答えを出して
ロベルト修道士様は、結局『練習問題』の手掛かりを教えてはくださらなかった。それはきっと隠すためではなく、既に十分な情報を渡されているということなのだろう。少なくとも修道士様からは、私がきちんと考えて正解にたどり着けると考えられている。
なぜ、そんなにも私のことを買ってくださっているのだろう? 初めてお会いした時はむしろ見下されているという印象だったが、2度目にお会いして以降、お会いするたびに評価が上がっていっているのを感じる。そして、修道士様は私のことを、塔に匿われた令嬢ではなく、ヨハン様の助手として扱うようになってきている。それは嬉しいことではあるが、負いきれぬ役割を求められているようで、たまらなく不安な気持ちにさせられることでもあった。
思い返してみば、ヨハン様ご自身もそうだった。医学の手助けという点は良い。それは単なるメイドとして働いていた時も期待されていた役割であったし、薬学を学ぶようになったのは自分の意志でもある。しかし、ロベルト修道士様の観察を指示されたり、どのような人物であるか意見を求められたり……隠密にしようと思っているわけではない、とおっしゃってはいたが、医学以外でも私を使おうとなさっているのは確かだ。
もちろん、私はヨハン様のお役に立ちたい。どんな形であれ構わない。自分の出自がわかった今でも、私の意識としてはヨハン様の専属のメイドであり、この身も、目も耳も心も、ヨハン様のために使えるのであればこんなに幸せはことはないと思っている。だが、自分に求められる役割が理解できないというのは、理想通りの働きを全うできないということでもあり、もどかしかった。

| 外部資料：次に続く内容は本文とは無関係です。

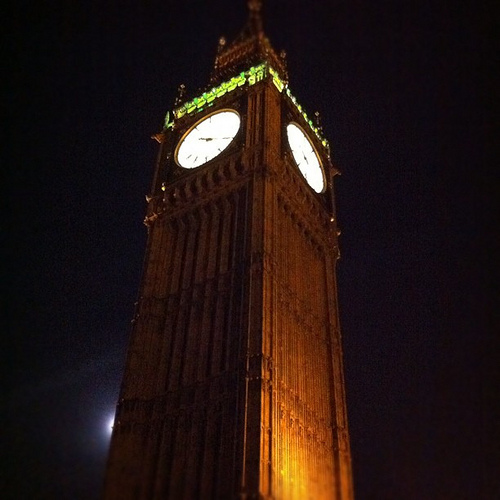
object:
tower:
[99, 0, 355, 499]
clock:
[172, 107, 242, 175]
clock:
[283, 121, 325, 197]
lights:
[173, 62, 266, 122]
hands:
[196, 133, 228, 143]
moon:
[104, 412, 116, 437]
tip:
[210, 0, 289, 88]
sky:
[2, 2, 497, 499]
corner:
[260, 57, 271, 81]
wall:
[100, 157, 262, 499]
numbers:
[176, 114, 238, 165]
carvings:
[156, 151, 255, 211]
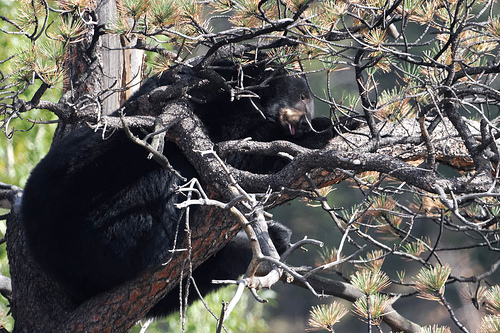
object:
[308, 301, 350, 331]
flower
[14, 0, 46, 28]
leaves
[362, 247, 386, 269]
leaves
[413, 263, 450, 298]
leaves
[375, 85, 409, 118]
leaves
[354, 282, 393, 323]
growth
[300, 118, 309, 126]
nose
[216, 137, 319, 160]
stem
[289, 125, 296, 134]
red tongue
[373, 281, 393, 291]
needles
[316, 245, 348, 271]
flowers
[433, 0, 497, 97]
twigs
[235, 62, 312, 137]
head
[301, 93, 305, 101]
eye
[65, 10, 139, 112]
stem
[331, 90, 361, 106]
leaves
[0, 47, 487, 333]
bark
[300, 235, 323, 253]
sprig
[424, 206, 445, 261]
sprig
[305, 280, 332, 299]
sprig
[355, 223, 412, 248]
sprig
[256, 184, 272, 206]
sprig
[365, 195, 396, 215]
bunch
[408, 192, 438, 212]
leaves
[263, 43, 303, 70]
leaves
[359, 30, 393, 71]
leaves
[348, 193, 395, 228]
leaves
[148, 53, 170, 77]
leaves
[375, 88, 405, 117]
leaves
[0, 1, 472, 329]
growth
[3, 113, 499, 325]
branch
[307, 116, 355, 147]
leg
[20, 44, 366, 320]
animal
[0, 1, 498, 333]
tree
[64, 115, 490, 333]
branch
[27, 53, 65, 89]
leaves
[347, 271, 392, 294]
leaves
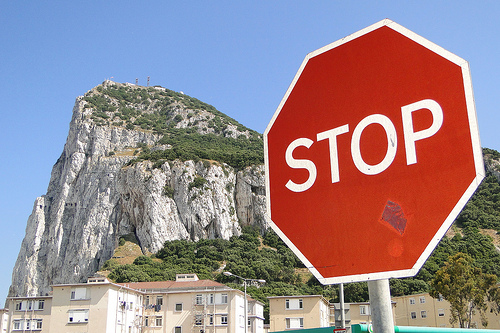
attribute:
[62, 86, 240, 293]
formation — large, rock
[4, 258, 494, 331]
building — large, tan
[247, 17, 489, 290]
sign — red, saying stop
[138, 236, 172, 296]
trees — old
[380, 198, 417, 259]
smudge — stop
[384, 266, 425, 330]
post — metallic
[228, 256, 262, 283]
plants — green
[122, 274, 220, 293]
roof — tops, brown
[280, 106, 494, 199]
white writing — in all caps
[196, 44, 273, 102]
sky — blue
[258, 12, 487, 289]
stop sign — red, white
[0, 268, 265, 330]
building — tan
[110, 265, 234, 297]
roof — brown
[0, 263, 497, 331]
houses — large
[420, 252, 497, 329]
tree — green, yellow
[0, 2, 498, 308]
sky — clear, blue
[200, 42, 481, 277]
stop sign — red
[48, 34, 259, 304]
formation — rock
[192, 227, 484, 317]
wall — light brown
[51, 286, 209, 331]
windows — white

もしかすると、ロベルト修道士様が私に『練習問題』を出されたのは、塔の中での自分の役割を把握せよという意味もあるのかもしれない。修道士様が何者か……そしてどのような思惑で動いていらっしゃるのかはわからないが、少なくとも私の目には、本心からヨハン様のために働こうとしていらっしゃるように思える。
そんなことに思いを巡らしながらも、答えは出ぬまま、時間だけが過ぎていく。気づけば外はすっかり暗くなっていた。
ただのメイドであったころと今の私が違うのは、いつでも自らヨハン様のお部屋に赴くことができるということ。用事があればお互いに部屋まで声を掛けに行く。これは私がこの塔に戻ってきた時からの約束事だ。私の存在を隠すために、ベルが使えなくなったという理由からだが、ヨハン様はそこにさりげなく、お互いにという条件を付けてくださった。その時からヨハン様は私の役割について、何かお考えがあったのかもしれない。
ほの暗い階段を上がって4階に行き、紋章の飾られた扉を叩く。常に鍵の掛けられることのない扉。
「ヨハン様、夜分に失礼いたします。ヘカテーでございます。ロベルト修道士様のことで、少しお話をよろしいでしょうか」
「ああ、入れ」
勝手入ろうと思えば入れるそれの前で立ち止まり、声を掛けて入室の許可を仰ぐことは、塔の主への敬意を表す儀式のようなものだ。ヨハン様が入室を断ったことは一度もない。
「今日は教えを乞う日だったな。彼について、何かわかったのか?」
「はい。わかったというよりも、修道士様からの伝言に近いのですが……」
私は、修道士様に家族への複雑な思いについて相談したこと、それに応えるために修道士様が情報の扱い方について教えてくださったこと、隠密という言葉を使われたこと……そして、私にそれを教えた理由について語られたことをお話した。できるだけ淡々と、感情を排して事実のみをお伝えするように心がけながら。
ヨハン様は私の報告を聞くにつれ、次第にその頬をほころばせていった。
「なるほどな。ヘカテー、良い報告だったぞ」
「ありがとうございます。しかし、申し訳ありません。出された問題について私はまだ答えを出せておらず……考えるうちに、こんな時間になってしまいました。もっと早くにご報告できればよかったのですが」
「構わん。別にロベルト修道士については、喫緊に調べているわけでもないしな。それに、おかげで彼をどう扱うべきかわかった」
「え、そうなのですか?」
「その練習問題については、時間をかけて良いから自分で考えろ。俺に言えることは、今後は彼をきちんと仲間として扱うということだけだ」
どうやらヨハン様は簡単にこの問題を解いてしまわれたらしい。ああ、私も早く答えを出して、前に進まなければ。